The owner manual explains how the user can adjust this setting, and I've seen a you tube vid of a Breville technician adjusting the upper burr setting. I've also seen a few forum posts in which people say they have successfully adjusted it to a similar point as I have adjusted mine.

The only other place that I've seen it said that one shouldn't adjust the upper burr setting is on Seattle Coffee Gears you tube channel. The lady from Seattle Coffee gear suggested that the adjustment was there for when the burrs start to wear down (she suggests in 3,4 or 5 years time). This doesn't hold water with me as if this was the case I'd expect it to come set at the coarsest end of it's scale from the factory, as if adjustment was due to wear then one would only ever have to adjust finer.


----------



## ajohn (Sep 23, 2017)

ajohn said:


> Page 17 of the manual. If you use that to set finer you may one day find the burrs rub which wont do them any good at all, And as i said the adjustment just change the grinder setting number for the same size grind coming out.


----------



## Gaz_chops (24 d ago)

ajohn said:


> “the adjustment just change the grinder setting number for the same size grind coming out”

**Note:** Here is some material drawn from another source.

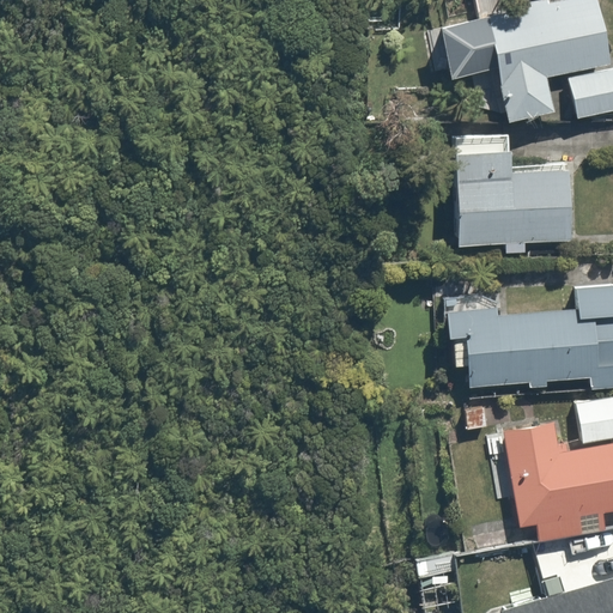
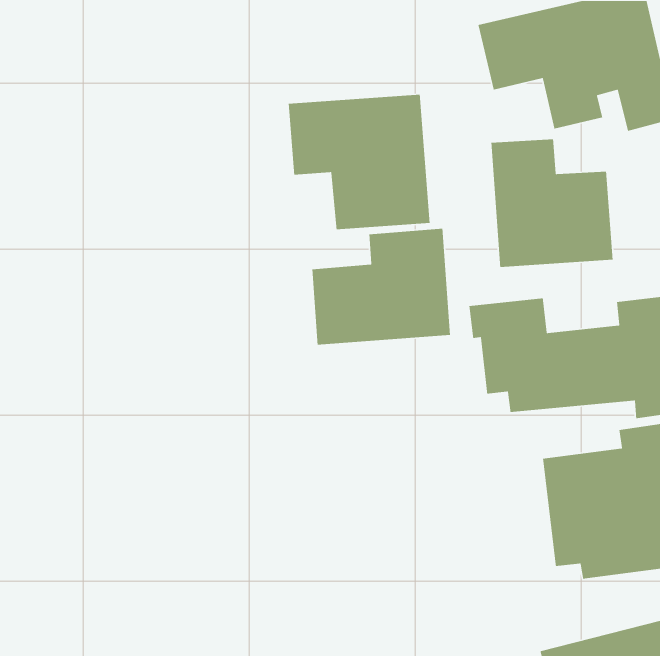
building: none -> [288,94,430,230]
building: none -> [311,228,451,346]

Which allows an extra 3 settings finer or coarser per adjustment, depending on whether you decrease or increase the setting!


----------



## ImthatGuy (Dec 4, 2015)

Gaz_chops said:


> Which allows an extra 3 settings finer or coarser per adjustment, depending on whether you decrease or increase the setting!


Like I said above, it adjusts the _range_ finer or coarser. So instead of (for example) a range of 1 to 28, you could set a range of -2 to 25, so all your grinds are 3 steps finer, or 4 to 31, so everything is coarser. You get a range of 28 settings per burr position regardless.

This is something you might want to do if you can't get the grind you want from the standard settings.


In the end, this is all abut how you get the grind that works for you. Credit to Sage for giving us the option of adjusting th burrs if the standard grind control doesn't work for us.


----------



## Gaz_chops (24 d ago)

I know, you are describing exactly what I said! 
See post #7 
“If you adjust this by 1 up or down it will shift the external adj by 3, so if you adjust the Internal say from 6 to 4, then 
6-15 effectively = 4-21, this therefore gives you 6 extra ‘fine’ settings!”.

And see the chart I posted above, from Lifestyle Labs.

What I don’t understand is what @ajohn means by repeating that it doesn’t change the Grind, just the number!


----------



## funkmuncha (22 d ago)

Sorry posted something incorrectly so have deleted it


----------